I am still surfing on the wave of energy I picked up from attending the Educause Learning Initiative 2010 Annual Meetings last week. As Gardner Campbell has said, faculty development is not a frill, but rather the oxygen academics need to breath. (Someone retold this quote in a session I attended though Gardner himself was elsewhere, and of course, I’d heard Gardner say it before.) I still have much to process before I blog on the conference itself, but the energizing made me pick up something the other day that I need to just put out there.
At my institution’s State of the University address two weeks ago (another subject I need to blog about), we learned that the new watchword is productivity, as measured in particular by retention and graduation rates. I understand metrics, but I wonder if these two illuminate or obscure problems.
As a macro economist, I am very sensitive to what we call “aggregation error.” When you look at the big picture, say by computing an average, you always lose information. Aggregation error asks: Does the average accurately characterize the group? Imagine a group consisting of half poor people and half rich people. The average suggests the group is middle income, which is completely misleading. That’s aggregation error. If the government asked ‘Do we have a poverty problem?’ the answer based on the average income would be ‘no’. And it would be wrong.
One key to student success in higher education appears to be engagement, and student engagement has become a big issue–look at the growing importance of the NSSE, etc. I want to teach students who are engaged in the topic we’re studying.

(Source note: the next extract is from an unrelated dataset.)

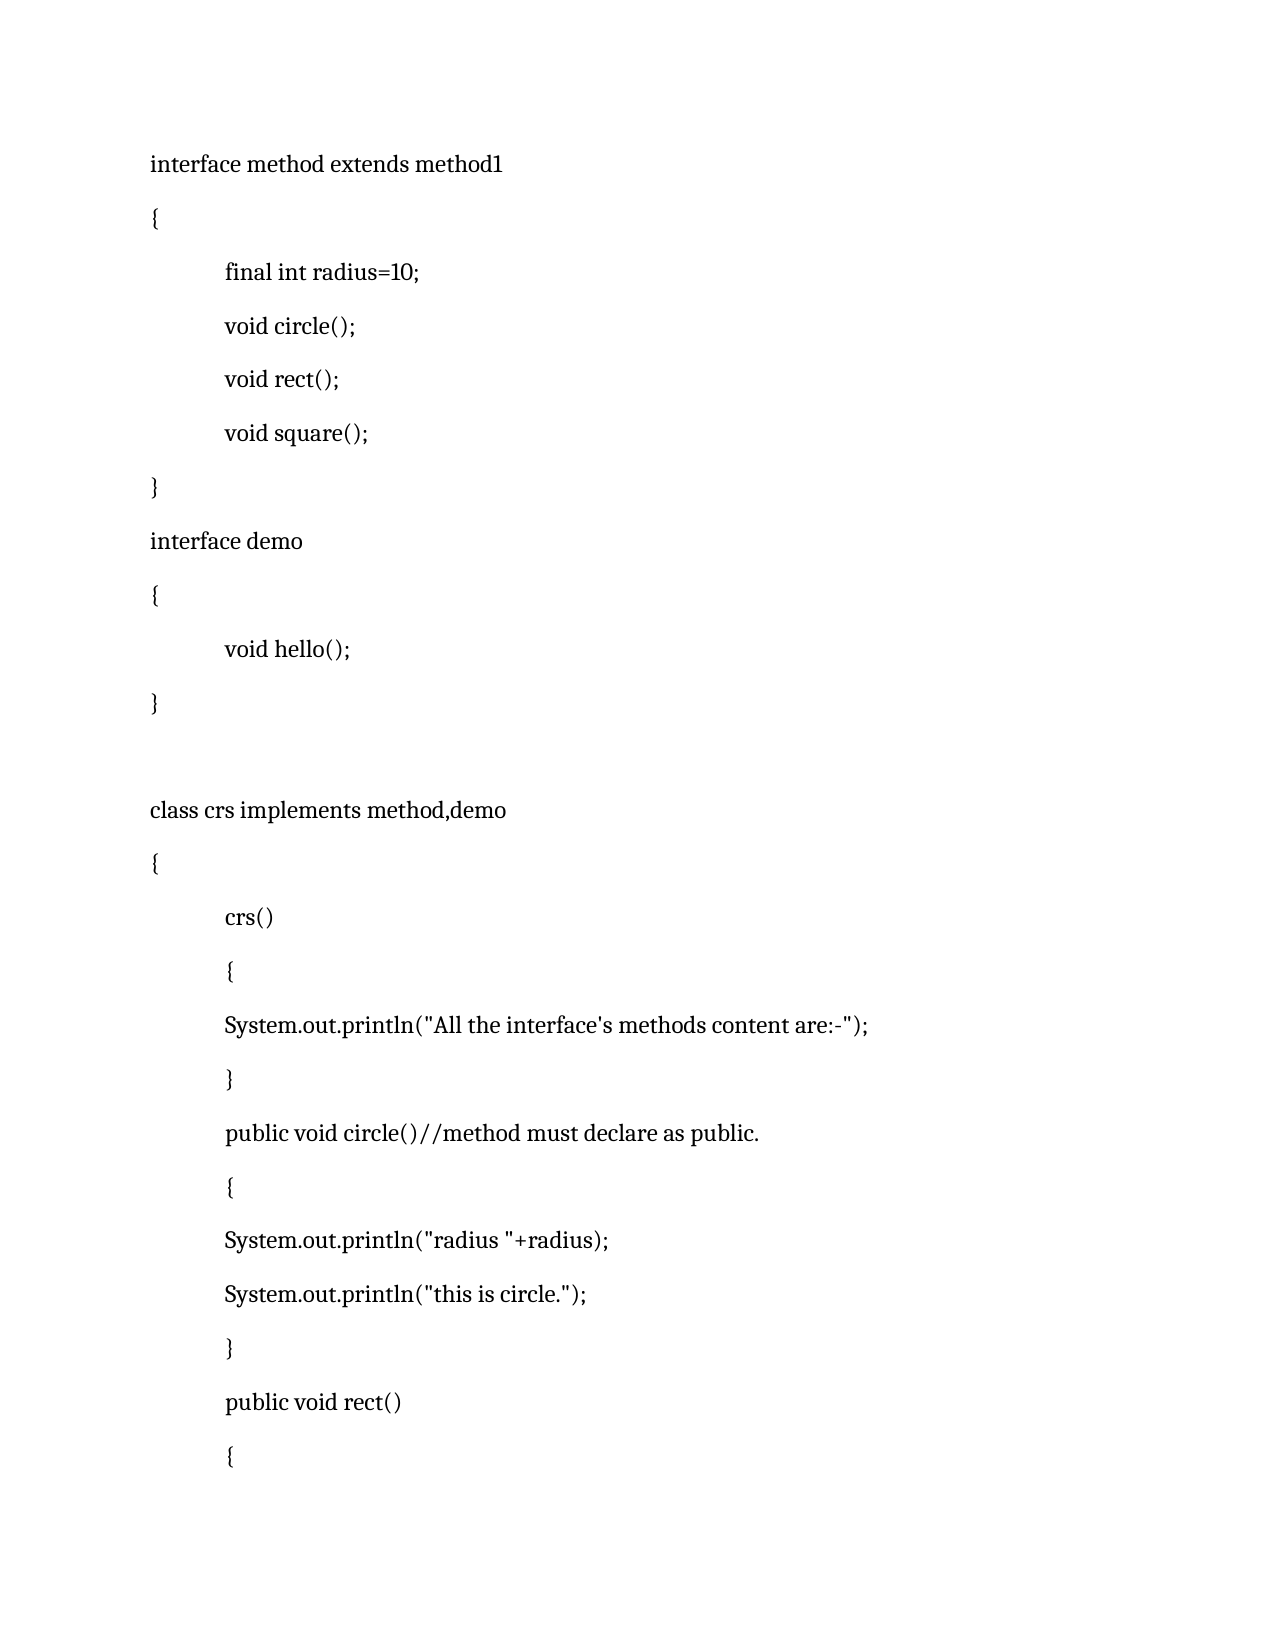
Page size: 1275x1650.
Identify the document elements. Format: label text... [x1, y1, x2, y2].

I would rather teach someone who cares about their learning, than one who gets good grades without caring. Perhaps I have a personal bias here. I never thought much about grades in college. I cared about learning and I worked hard and let the grades fall where they may. I was not an A student, but I learned more than many of my friends who were. (One example: I tutored friends who ended up with better grades than I, but didn’t necessarily understand more.)
Inside Higher Education recently reported on a fascinating study about the relation between grades and engagement. It’s commonly understood that grades, engagement, and most importantly learning are positively correlated. The study confirms that grades improve with a student’s engagement, but finds also that the result isn’t necessarily ‘high’ grades. Engagement causes progress, better grades (and thus better “student outcomes”), but not necessarily ‘high’ grades. Engagement is a good proxy for learning, but grades are only a weak proxy, a point I’ve stressed before. The study points out that earning high grades doesn’t necessarily mean one is engaged. As a consequence, using grades to measure engagement is a type of aggregation error.

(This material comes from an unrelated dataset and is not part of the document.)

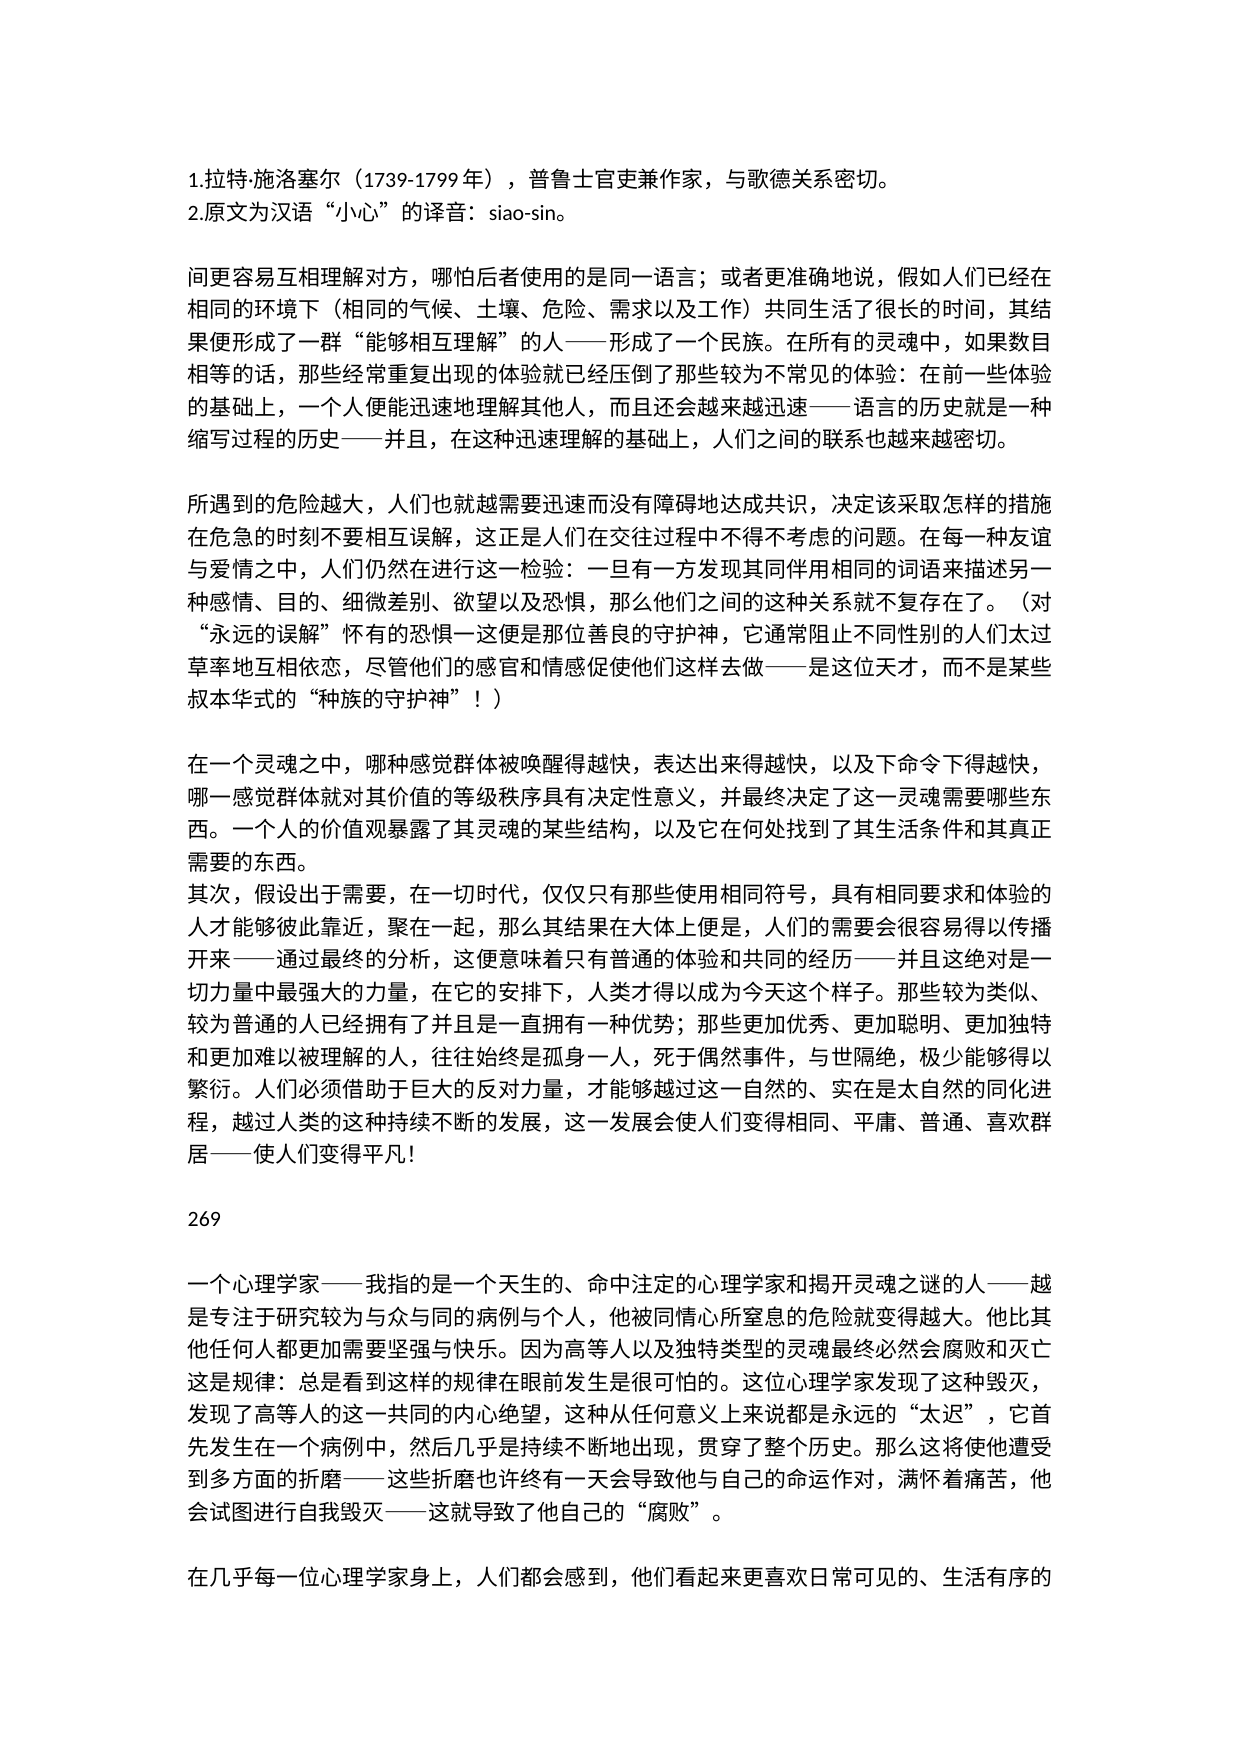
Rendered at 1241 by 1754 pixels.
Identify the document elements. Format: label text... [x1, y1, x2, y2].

While organizations necessarily look at aggregate data as metrics, we must not forget that students are individuals, and the institution needs to treat them (and provide support for them) as such. One size doesn’t fit all.

Thanks for the explanation of an “aggregation error.” That’s the kind of concept that I could probably identify when I see it, but wouldn’t know exactly how to explain (much less know the terminology). I’m filing your explanation away.
As for your questions about engagement, I haven’t read the actual report referenced in the article yet but what’s most interesting in the IHE piece to me is the mention that the study combined quantitative data with personal interviews.
Engagement, as a concept, seems hugely qualitative to me (perhaps I’m wrong?). But I’ve rarely seen us in higher ed do institutional *qualitative* analysis well. This study seems to suggest a way to combine the two approaches, but not surprisingly the results are complicated and messy, with no entirely clear conclusion about the role of engagement, but with lots of interesting questions raised.
Seems to me that this kind of research experience–wrestling with difficult to understand data and phenomena and acknowledging that often we raise more questions than we answer–is what many great professors hope to give their students. Unfortunately, this kind of research experience seems to be more and more what our institutions want to avoid–in favor of clear and simple (and often inaccurate) answers that can be reduced to effective talking points.